Tasks to carry out ->
A - In the Wines v. Crosby & Co. opinion below, what was the plaintiff polishing when she was burned?
B - Extend the Wines v. Crosby & Co. court opinion below by writing what follows its final sentence.

----- Extracted text -----

Wines v. Crosby & Co.

169 Mich. 210 | Mich. | 1912

Stone, J.

The plaintiff, a married woman, 28 years old at the time of the injury herein complained of, brought this action against Charles F. Crosby, Crosby & Co., and *211the 6-5-4 Manufacturing Company, the last two named defendants being corporations, to recover damages for a personal injury received by her on June 15,1907, through a severe burning, occasioned by the alleged inflammable nature of a compound, or stove polish, known as “ 6-5-4, Self Shining Lusta,” that she was using to polish a Peninsular coal range. It was the claim of the plaintiff that the article in question was manufactured and sold by the two corporations named as defendants, and that the business was managed and controlled by the defendant. Charles F. Crosby, as an officer of said companies.

No question is raised in the case as to the sufficiency of the declaration, and it may be said that the alleged duties of the defendants are substantially as stated in the case of Clement v. Crosby & Co., 148 Mich. 293 (111 N. W. 745, 10 L. R. A. [N. S.] 588, 12 Am. & Eng. Ann. Cas. 265), and 157 Mich. 643 (122 N. W. 263).

----- Data section -----

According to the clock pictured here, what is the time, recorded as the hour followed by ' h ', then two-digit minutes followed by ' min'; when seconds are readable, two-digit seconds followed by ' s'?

-----

The replies ->
A - A Peninsular coal range.

B -
Upon the trial the testimony on behalf of the plaintiff tended to show that the composition known as “ 6-5-4” consisted of 75 per cent, or a little more of naphtha, and that it was a highly inflammable substance, and dangerous to be used by persons ignorant of its ingredients. The plaintiff testified that she purchased from a grocer the can of “6-5-4” a few days before the injury, that this was the first can she had ever used, and that she read the directions carefully. Among the directions were these words: “ 6-5-4 will burn when brought into contact with flame.” Plaintiff further testified that when she started to polish the stove, about 11 o’clock a. m., she noticed that it was a trifle warm over the fire box; that she had been burning soft coal or coke, she did not remember which; that the back griddles and middle griddles were cold; that she put her hand on the griddle over the fire box, and that it did not burn her hand, but was warm; and that she applied the preparation with a cotton rag, which absorbed the liquid more or less. The directions were: “Use 5 cent flat bristle brush.” The plaintiff further testified that she covered the entire top of the *212stove, including the griddles over the fire box, and nothing happened; that the fire box was getting cooler; that she noticed a place near the stovepipe which did not suit her, and which she had skipped; that the stovepipe was in the middle of the stove, back of the two central griddles, and was not over the fire pot; that she had the can in her left hand and the rag in her right, and dipped the rag into the can to apply some of the preparation; that, as she was leaning over, some of the preparation dropped on the stove, on the griddle over the fire box, and immediately ignited, and she was very severely burned, resulting in the loss of the fingers upon one hand, and the use of the other hand. That the plaintiff has sustained severe and permanent injuries is not questioned.

We shall not quote the testimony in extenso, but it is sufficient to say that there was evidence tending to show that the defendant Crosby & Co. was the manufacturer of said “6-5-4” from 1905 down to the time of the injury complained of, and that during all of that time the defendant Charles F. Crosby had been the president of the company, and that the manufacture and sale of the article in question were under his immediate supervision, and that he knew the constituent parts of said compound and had personally made sales of the same while he was an officer of said corporation.

The defendants offered no testimony, but at the close of the plaintiff’s case the defendant Charles F. Crosby requested the court to direct a verdict in his favor for the following reasons:

“ (1) Because there is no proof in the case of any negligence on his part.
“(2) Because the compound in question was sold by Crosby & Co., a Michigan corporation, or by the 6-5-4 Manufacturing Co., and that said corporations are legal entities and responsible in law for their actions.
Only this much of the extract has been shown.